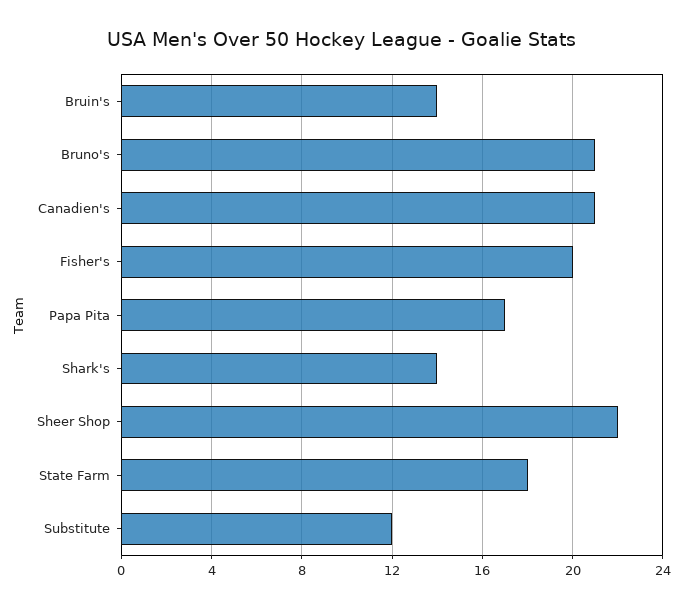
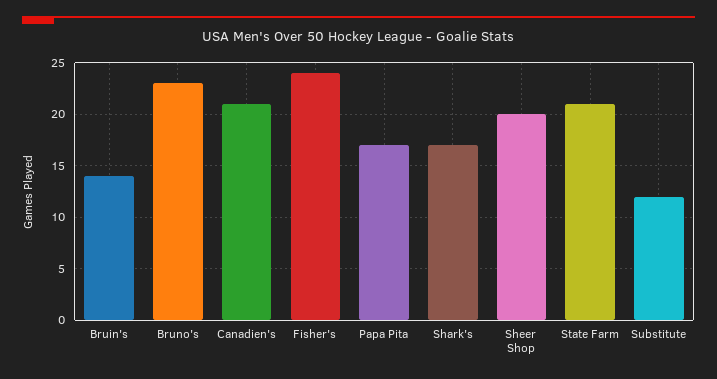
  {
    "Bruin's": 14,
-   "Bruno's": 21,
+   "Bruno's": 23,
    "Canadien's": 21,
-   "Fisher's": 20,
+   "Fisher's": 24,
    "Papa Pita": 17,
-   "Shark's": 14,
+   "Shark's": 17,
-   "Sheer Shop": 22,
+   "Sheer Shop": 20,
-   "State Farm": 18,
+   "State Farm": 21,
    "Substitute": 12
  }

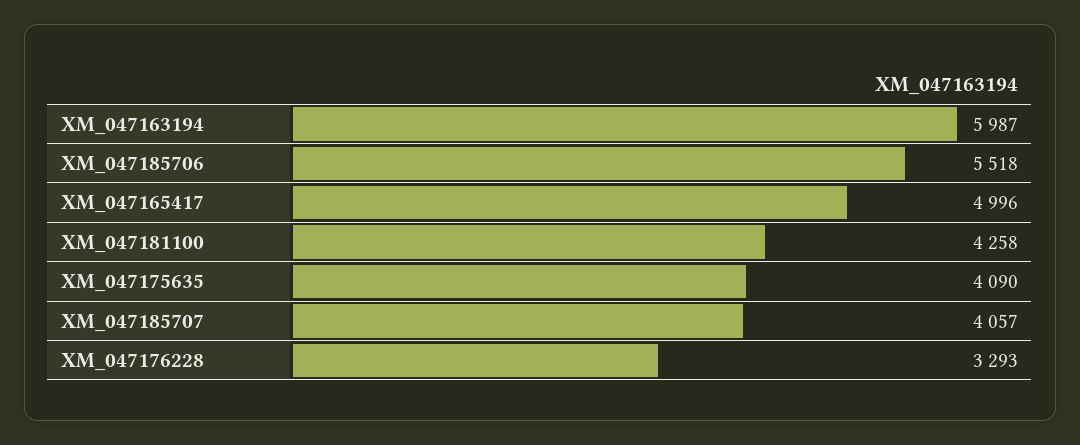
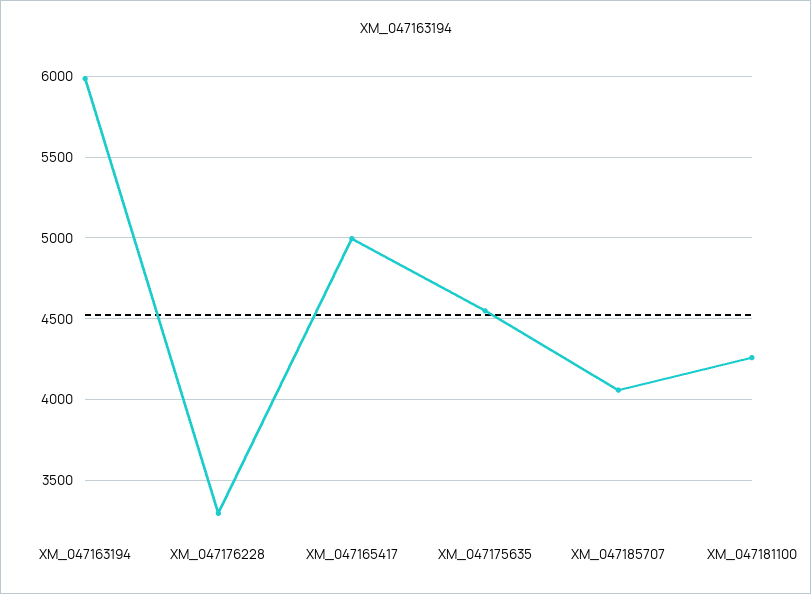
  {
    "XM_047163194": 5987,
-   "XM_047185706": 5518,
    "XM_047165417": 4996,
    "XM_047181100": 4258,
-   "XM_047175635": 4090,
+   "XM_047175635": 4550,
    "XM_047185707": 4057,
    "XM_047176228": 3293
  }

* **What you should do**: Write out the entries again, exactly as given, skipping any images.

* **Your response**:
  {
    "Bruin's": 14,
-   "Bruno's": 21,
+   "Bruno's": 23,
    "Canadien's": 21,
-   "Fisher's": 20,
+   "Fisher's": 24,
    "Papa Pita": 17,
-   "Shark's": 14,
+   "Shark's": 17,
-   "Sheer Shop": 22,
+   "Sheer Shop": 20,
-   "State Farm": 18,
+   "State Farm": 21,
    "Substitute": 12
  }

  {
    "XM_047163194": 5987,
-   "XM_047185706": 5518,
    "XM_047165417": 4996,
    "XM_047181100": 4258,
-   "XM_047175635": 4090,
+   "XM_047175635": 4550,
    "XM_047185707": 4057,
    "XM_047176228": 3293
  }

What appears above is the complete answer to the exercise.